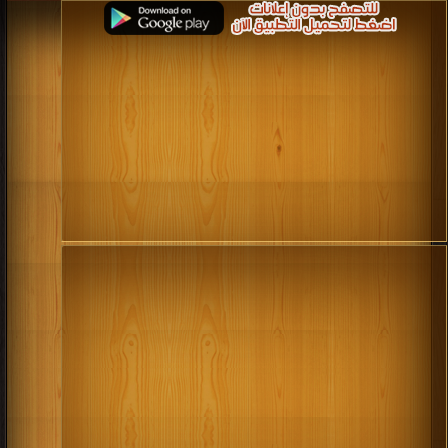
قراءة و تحميل كتاب كتاب دراسات في تاريخ مصر في عهد البطالمة PDF مجانا | مكتبة
>
كتب في اكبر مكتبة
| التحميل : مرة/مرات
كتاب دراسات في تاريخ مصر في عهد
البطالمة PDF
قراءة و تحميل كتاب كتاب موسوعة تاريخ مصر عبر العصور تاريخ مصر الإسلامية PDF
مجانا | مكتبة >
كتب في مجاني
| التحميل : مرة/مرات
كتاب موسوعة تاريخ مصر عبر العصور تاريخ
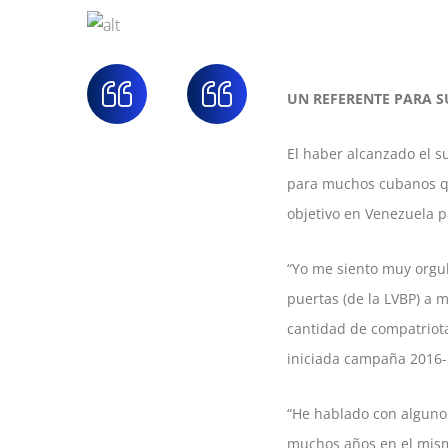
UN REFERENTE PARA 
El haber alcanzado el s
para muchos cubanos que 
objetivo en Venezuela p
“Yo me siento muy orgul
puertas (de la LVBP) a 
cantidad de compatriota
iniciada campaña 2016-
“He hablado con algunos
muchos años en el mism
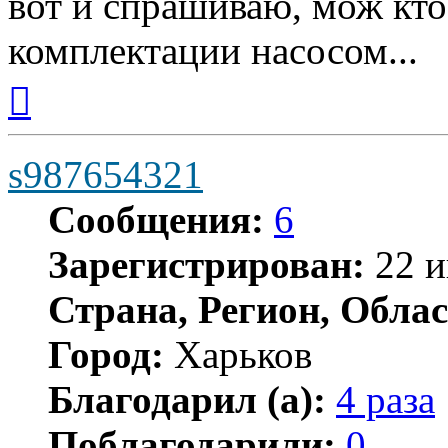
вот и спрашиваю, мож кто
комплектации насосом...
Вернуться
к
началу
s987654321
Сообщения:
6
Зарегистрирован:
22 и
Страна, Регион, Облас
Город:
Харьков
Благодарил (а):
4 раза
Поблагодарили:
0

- Activity
Set down all of the entries precisely and keep the pictures out of the copy.

- Written solution
قراءة و تحميل كتاب كتاب دراسات في تاريخ مصر في عهد البطالمة PDF مجانا | مكتبة
>
كتب في اكبر مكتبة
| التحميل : مرة/مرات
كتاب دراسات في تاريخ مصر في عهد
البطالمة PDF
قراءة و تحميل كتاب كتاب موسوعة تاريخ مصر عبر العصور تاريخ مصر الإسلامية PDF
مجانا | مكتبة >
كتب في مجاني
| التحميل : مرة/مرات
كتاب موسوعة تاريخ مصر عبر العصور تاريخ
UN REFERENTE PARA 
El haber alcanzado el s
para muchos cubanos que 
objetivo en Venezuela p
“Yo me siento muy orgul
puertas (de la LVBP) a 
cantidad de compatriota
iniciada campaña 2016-
“He hablado con algunos
muchos años en el mism
вот и спрашиваю, мож кто
комплектации насосом...
Вернуться
к
началу
s987654321
Сообщения:
6
Зарегистрирован:
22 и
Страна, Регион, Облас
Город:
Харьков
Благодарил (а):
4 раза
Поблагодарили:
0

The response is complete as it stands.